Botelho acredita que denúncia contra Ele não irá prosperar por falta de provas contundentes , ele narra a atuação midiática de membros do GAeco no dia da operação DejavU no seu gabinete na Presidência da AL , segundo o deputado eles ficaram das 06: 00 da manhã até as 20:0 hs esperando a TV Centro América para fazer a materia irritado durante a entrevista no programa Emparedado botelho defende a Lei de abuso de autoridade .

ENTEDENDA O CASO

As supostas fraudes teriam ocorrido entre 2012 a março de 2015. As empresas GB de Oliveira Comércio ME, HC da Costa Campos e Cia Ltda ME, VPS Comércio ME e VH Alves Comércio ME emitiam notas fiscais de compra de materiais de papelaria e informática e assim justificar os gastos dos parlamentares com a verba indenizatória.

O MP destaca que em depoimento os empresários investigados Hilton Carlos da Costa Campos, Victor Hugo Alvez, Vinicius Prado Silveira e Gabriel de Oliveira Silveira confirmaram a emissão das notas frias.
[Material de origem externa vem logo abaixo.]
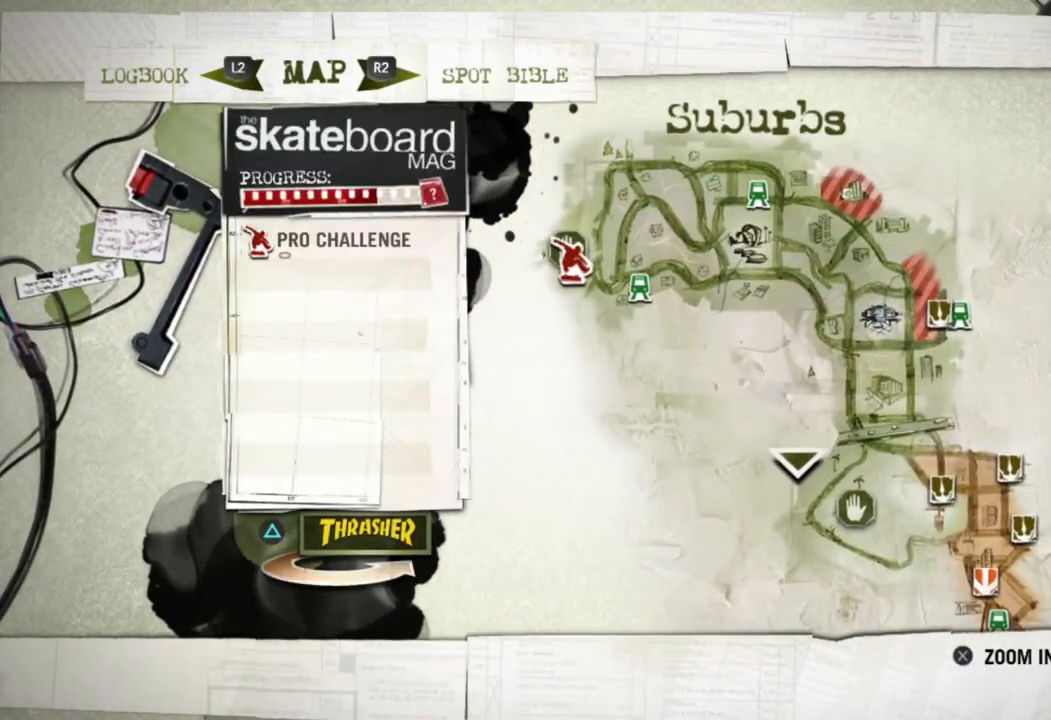
{"buttons": [], "left_stick": "center", "right_stick": "center", "events": []}
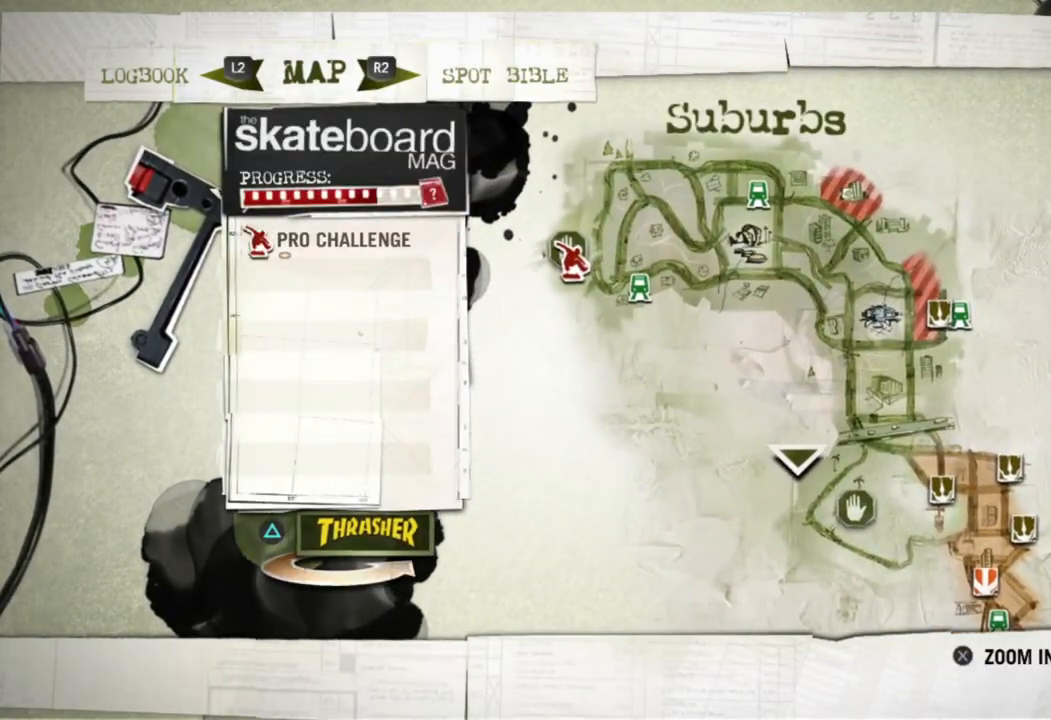
{"buttons": [], "left_stick": "center", "right_stick": "center", "events": []}
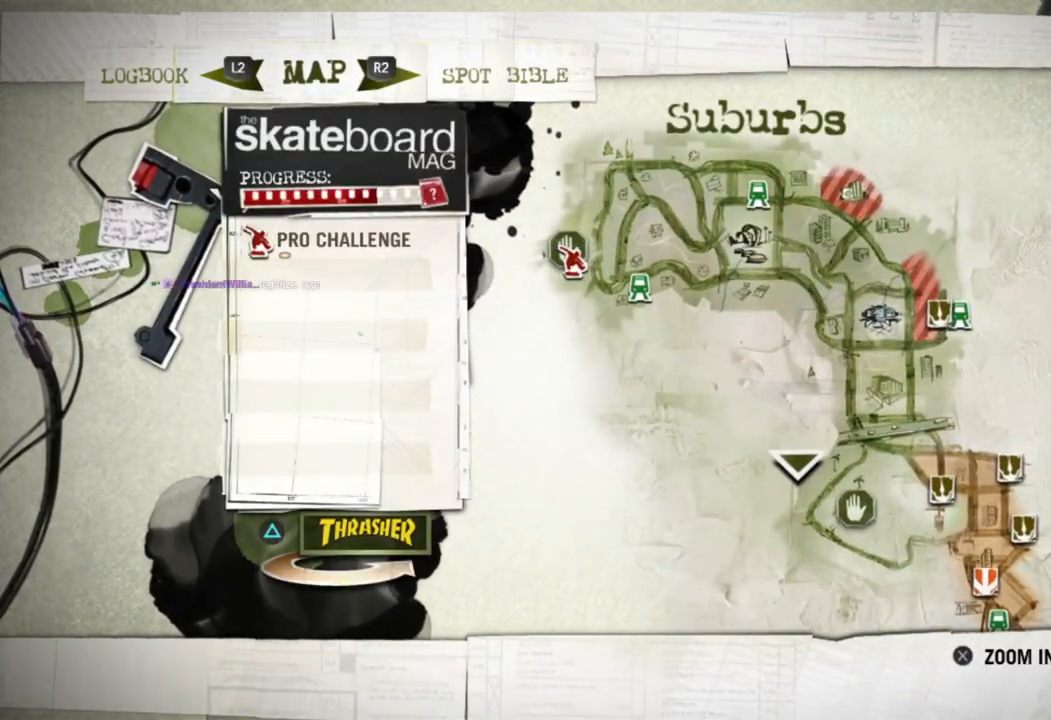
{"buttons": [], "left_stick": "center", "right_stick": "center", "events": [[33, "CROSS", "down"], [200, "CROSS", "up"]]}
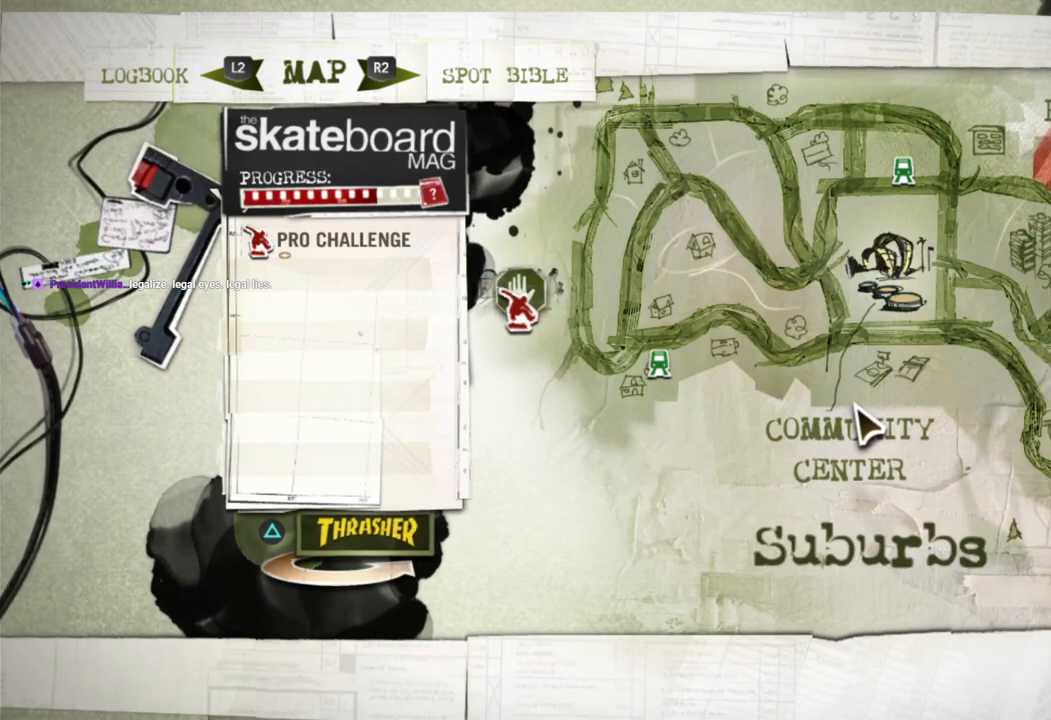
{"buttons": [], "left_stick": "up-left", "right_stick": "center", "events": [[83, "left_stick", "up-left"]]}
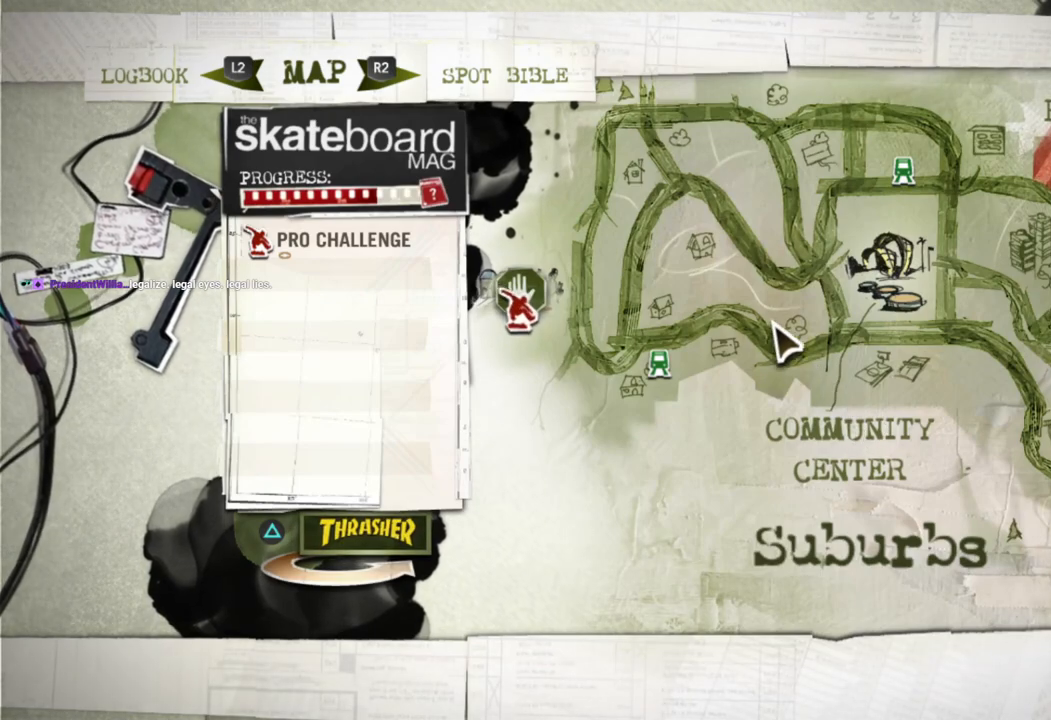
{"buttons": [], "left_stick": "up-left", "right_stick": "center", "events": []}
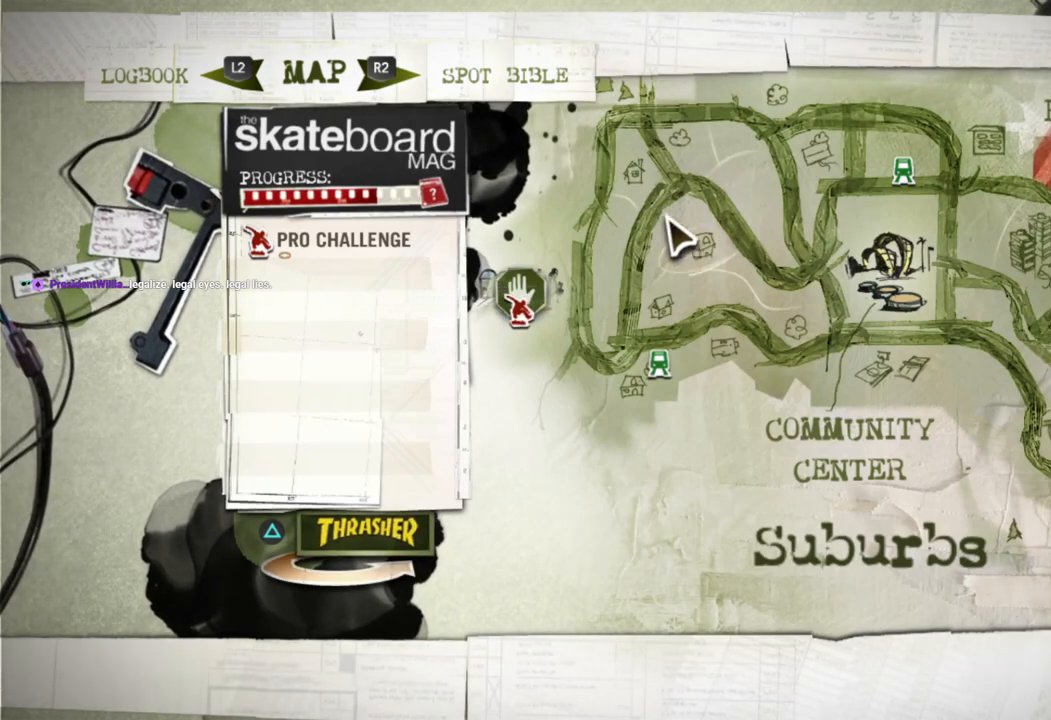
{"buttons": [], "left_stick": "down-left", "right_stick": "center", "events": [[333, "left_stick", "down-left"]]}
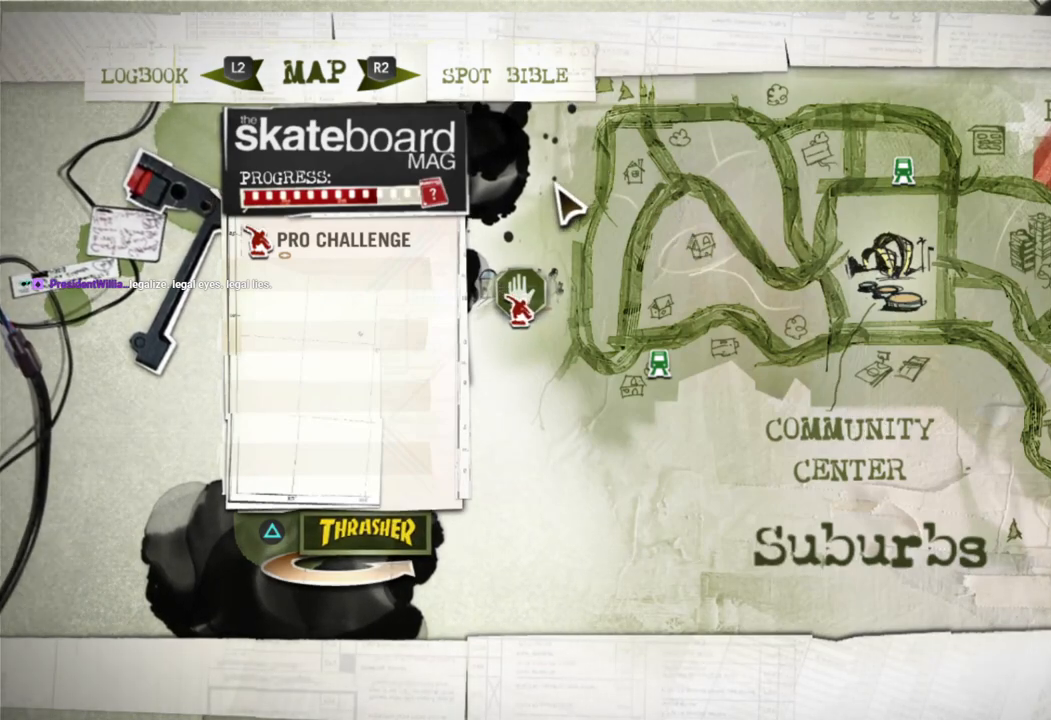
{"buttons": [], "left_stick": "down-left", "right_stick": "center", "events": []}
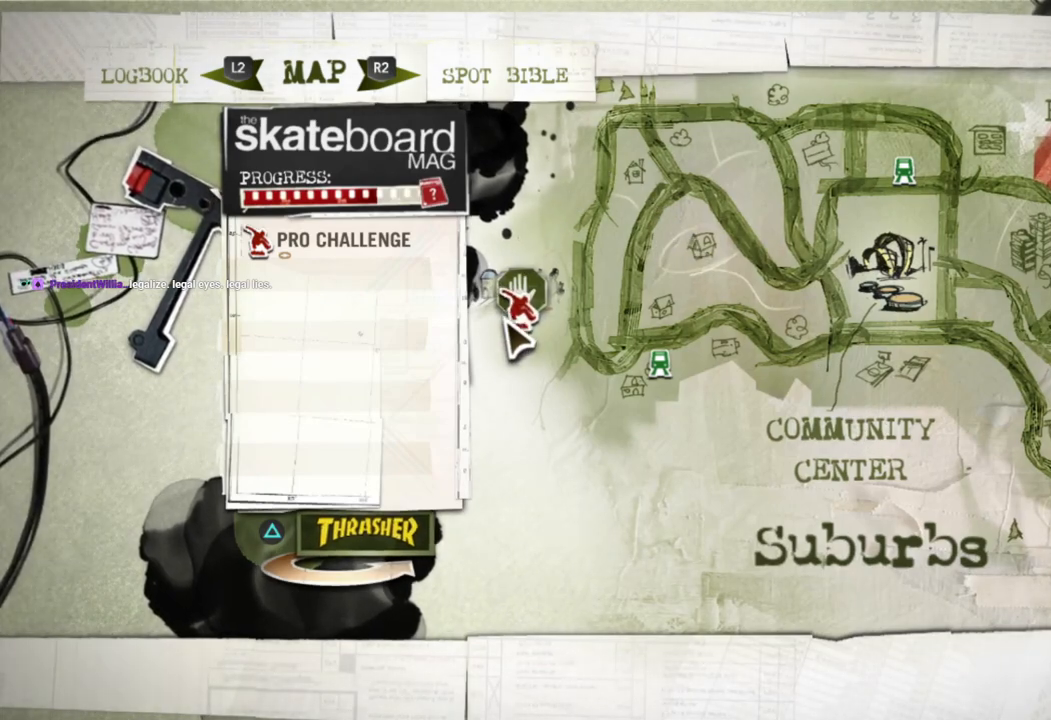
{"buttons": [], "left_stick": "center", "right_stick": "center", "events": [[33, "left_stick", "center"], [317, "left_stick", "right"], [433, "left_stick", "center"]]}
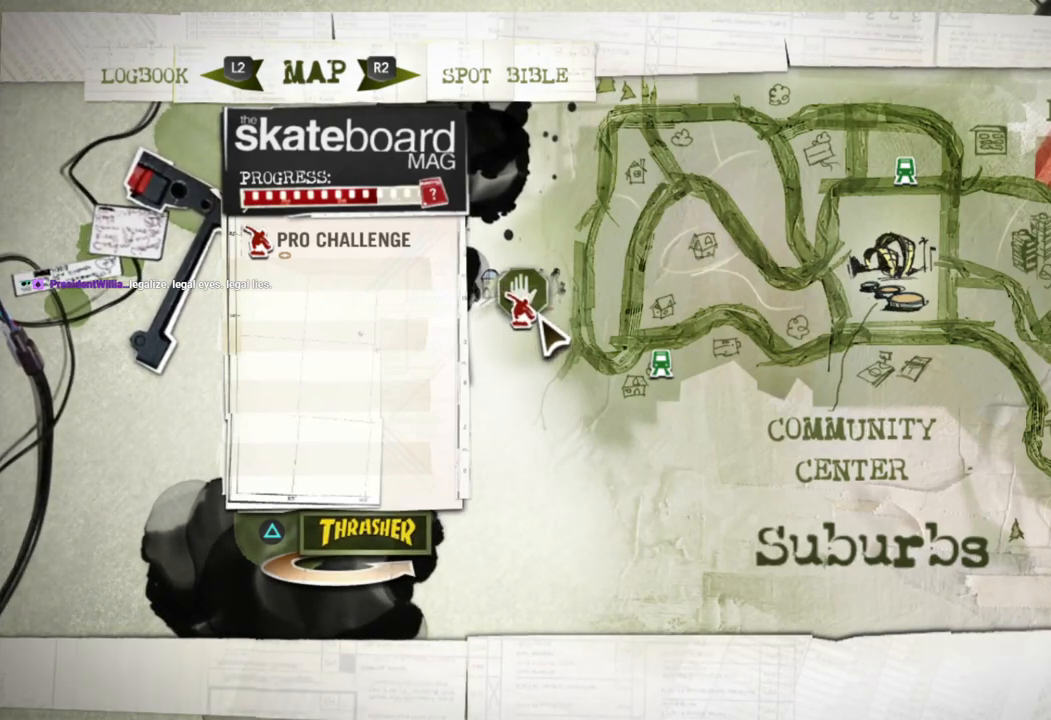
{"buttons": [], "left_stick": "center", "right_stick": "center", "events": []}
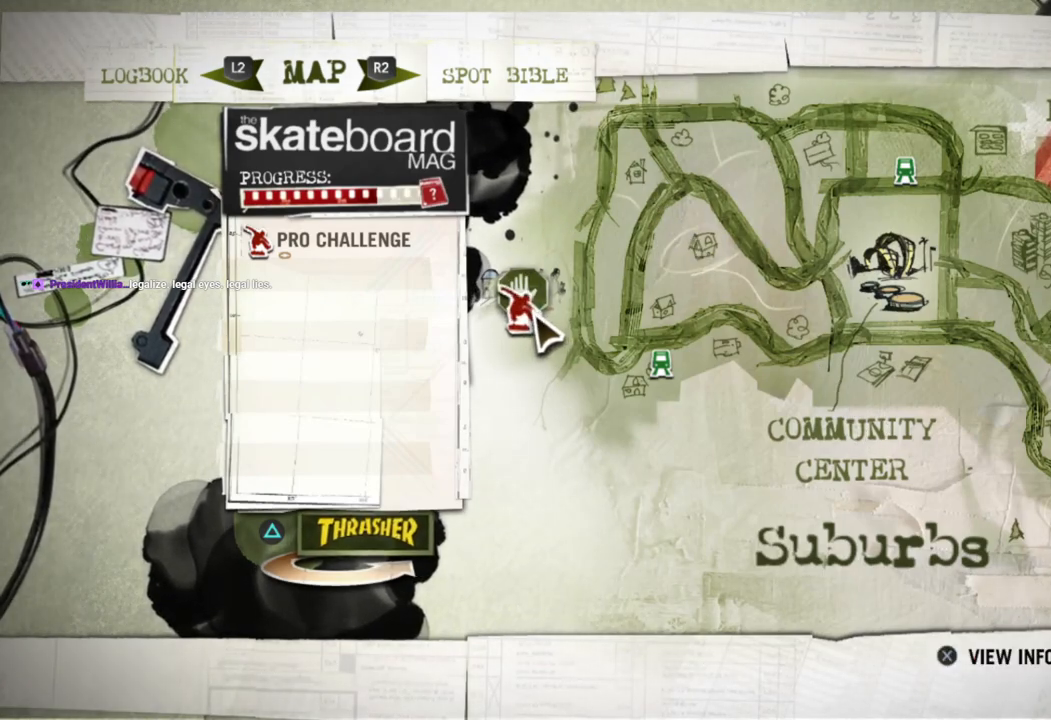
{"buttons": [], "left_stick": "center", "right_stick": "center", "events": [[67, "CROSS", "down"], [233, "CROSS", "up"]]}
“O empresário Hilton Carlos da Costa Campos, dono da HC da Costa Campos e Cia, compareceu à sede do Gaeco onde prestou depoimento confessando sua participação, entre os anos de 2011 e 2015 num esquema criminoso integrado por Vinícios Prado Silveira, à época funcionário da Assembleia Legislativa, que consistia no fornecimento de notas fiscais “frias” (fraudulentas) que simulavam a venda de compra de materiais de consumo de papelaria e informática pela Presidência da AL, e também pelos gabinetes dos então deputados Walter Rebllo, Wagner Ramos, Zeca Viana, Romoaldo Junior, Ondanir Bortolini, Emanuel Pinheiro, Wancley Carvalho e José Riva”.